Apparently, the churches are also monitored. An unidentified man may visit a service with a camera and take pictures of the premises. Words against other religions are outlawed. The reason? With an ethnically-diverse population inhabiting a tiny island together, Singapore is very jealous to maintain a sense of national unity. Not unlike America at its founding, Singapore found itself in a volatile situation with people identifying more with their subgroup than the nation. Tensions especially occurred over ethnicity and religion. The native Malays—honored with the national language, although English is the functional language (except in the military)—are Muslim, but a minority. Also present are Hindus of Indian origin. The entire population is three-fourth Chinese, speaking Mandarin—and each housing development maintains this same distribution, so as to prevent (for example) Muslim neighborhoods. Shrewdly, the national police are actually from Nepal and live separately and secretly, until an altercation ensues, in which case none of the major ethnicities can blame the other for the use of police force.
The Muslim presence is interesting. Surrounded by Malaysia and Indonesia, both Muslim nations, Singapore appears tiny and vulnerable. When the British were pulling out their forces around 1970, Singapore solicited and received help from the Israelis—also surrounded by Muslim nations, but even more hostile—whom they called “Mexicans”. Even today, a Singaporean can receive a separate passport to go to Israel, so that visits there are not seen by the neighboring Muslim nations. A clever nation indeed.

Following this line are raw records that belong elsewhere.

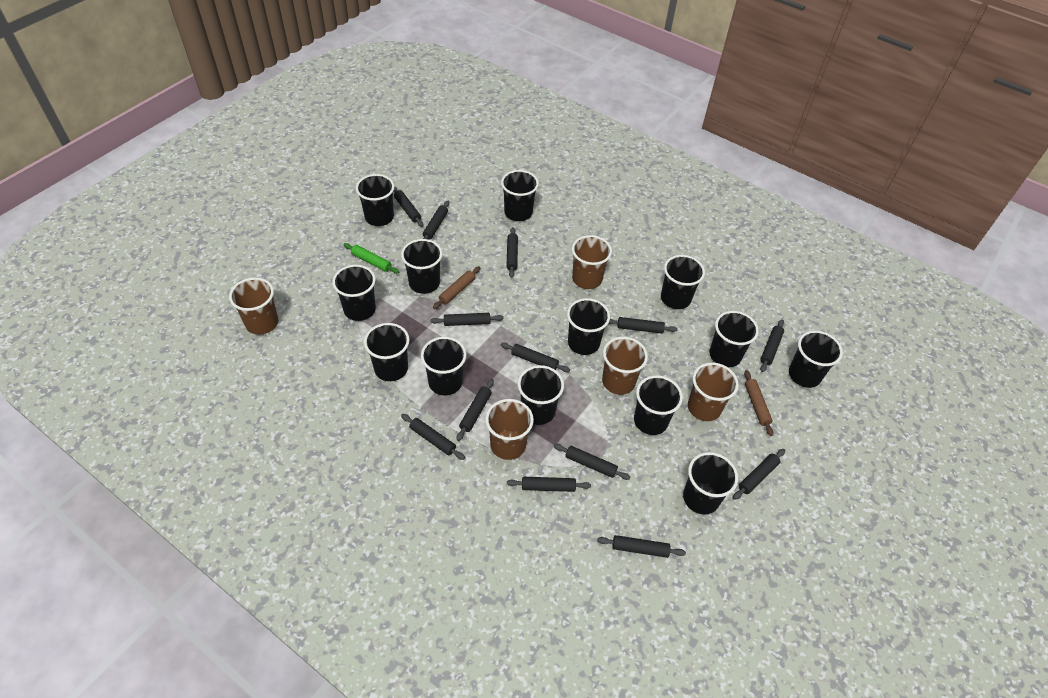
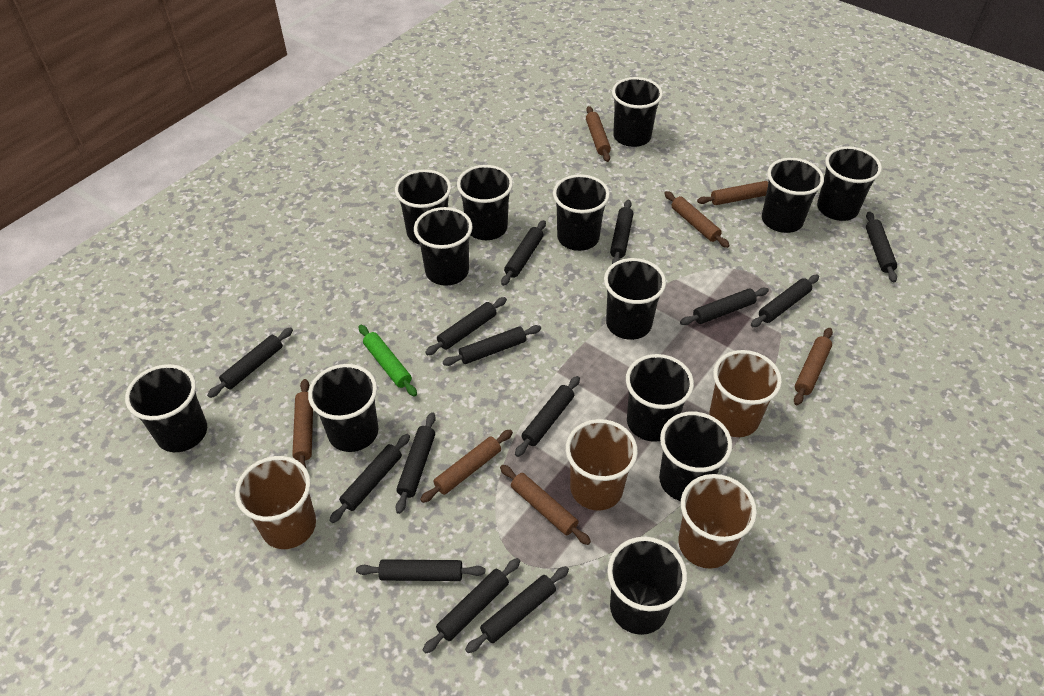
black rolling pin: [393,187,423,227] [401,414,465,460] [423,201,450,240] [430,313,503,326] [457,379,494,441] [501,342,570,372] [506,227,518,278] [507,477,591,492] [553,444,630,480] [597,535,686,558] [608,317,677,334] [733,449,785,500] [760,319,784,372] = 13 -> [207,327,293,398] [329,434,410,523] [356,559,485,581] [396,412,436,514] [423,558,520,654] [425,297,507,355] [443,325,541,366] [465,566,569,653] [501,220,546,286] [515,376,580,457] [610,200,633,264] [680,288,769,325] [751,275,819,327] [866,211,897,282] = 14
brown cup: [229,277,278,335] [485,399,534,460] [572,235,612,289] [602,337,648,395] [688,363,739,421] = 5 -> [235,456,316,549] [566,419,638,511] [678,474,757,569] [710,350,782,437] = 4
brown rolling pin: [433,266,480,309] [744,370,773,436] = 2 -> [292,379,313,468] [420,430,513,503] [500,465,591,545] [586,106,611,162] [664,191,730,248] [697,181,768,205] [794,328,833,405] = 7

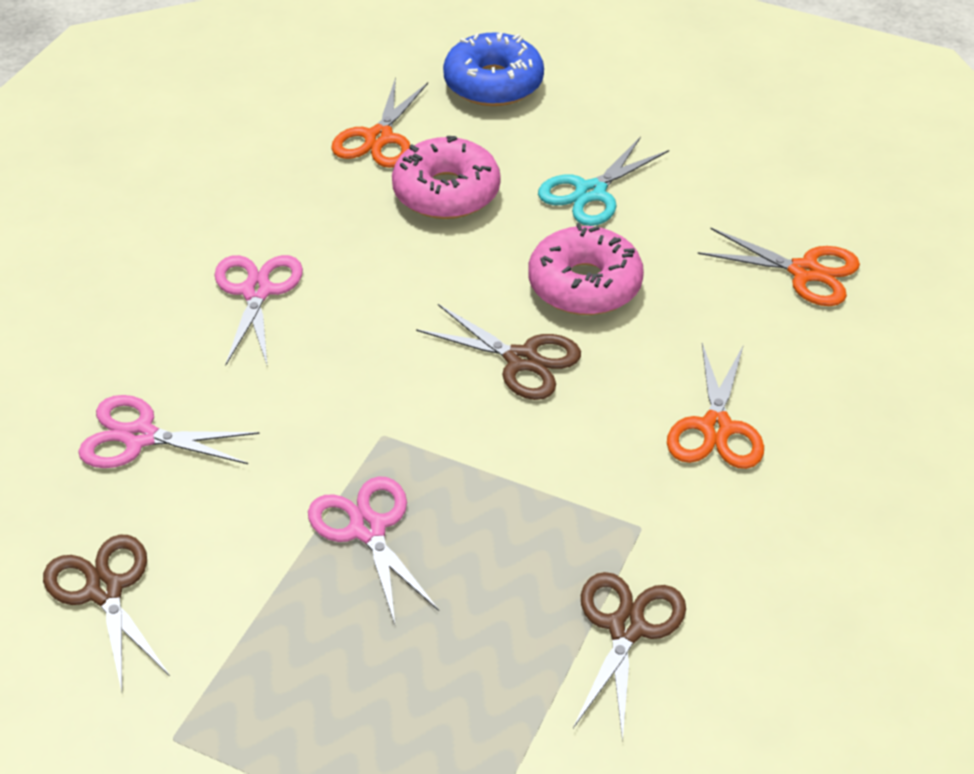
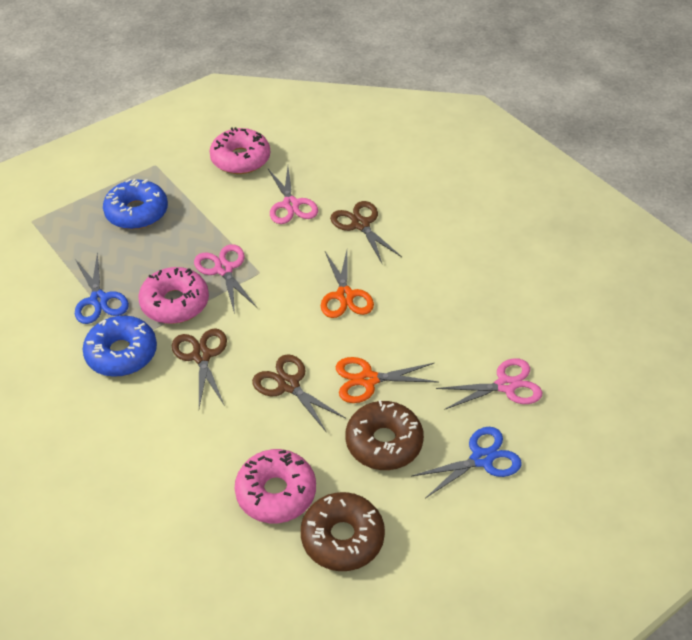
blue donut: [443,32,544,106] = 1 -> [83,316,157,377] [103,179,168,229] = 2
blue scissors: none = 0 -> [75,252,129,324] [412,427,522,498] = 2
brown donut: none = 0 -> [301,492,385,571] [345,400,424,470] = 2
orange scissors: [331,78,428,168] [667,343,764,469] [698,228,860,306] = 3 -> [321,250,374,318] [336,357,438,403] = 2
pink donut: [392,136,501,219] [528,223,644,315] = 2 -> [138,267,209,324] [209,127,270,174] [235,449,316,523] = 3
turquoise scissors: [538,137,669,226] = 1 -> none = 0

In readying the nation for battle, Singapore not only developed its military arsenal, it also encouraged its populace to own their own home—often a government-built flat purchased with government loans—to build up the will to defend the nation. Each young man also does two years of “national service” in the military. Apparently, missiles in Malaysia (just to the north) are pointed at Singapore, so that every high-rise flat has its own bomb shelter. Of course, attacking Singapore would draw ire from many nations who have a vested interest, even tall skyscrapers, in Singapore—a point not left unnoticed by my host.
The city owes its origins to its location. On the famed Straits of Melaka, one of the world’s true bottlenecks for shipping, it is a strategic port—the reason that Great Britain established a colony there in 1819 under Stamford Raffles. Standing on the eastern shore on my last day in Singapore, I counted seventy ships anchored in the sea. Truly an awesome sight!
The price of quick prosperity has been taken in the area of freedom. In one sense, the government breaks my paradigms. It is democratic and socialist. Of course, for all practical purposes, there has only been one party (the PAP) in its fifty-four years, so voting can have a hollow ring. Although not a “benevolent dictatorship,” because dictators are not truly up for election, Singapore is (as one citizen described it) a “nanny state.” The socialism is real. The government provides most services and has solicited much business—and yet, this socialism has not created a welfare state. Citizens of Singapore, both men and women, work. To not work, such as a being a stay-at-home mom, would be countercultural. The nation strongly pushes its economy forward through education and government incentives.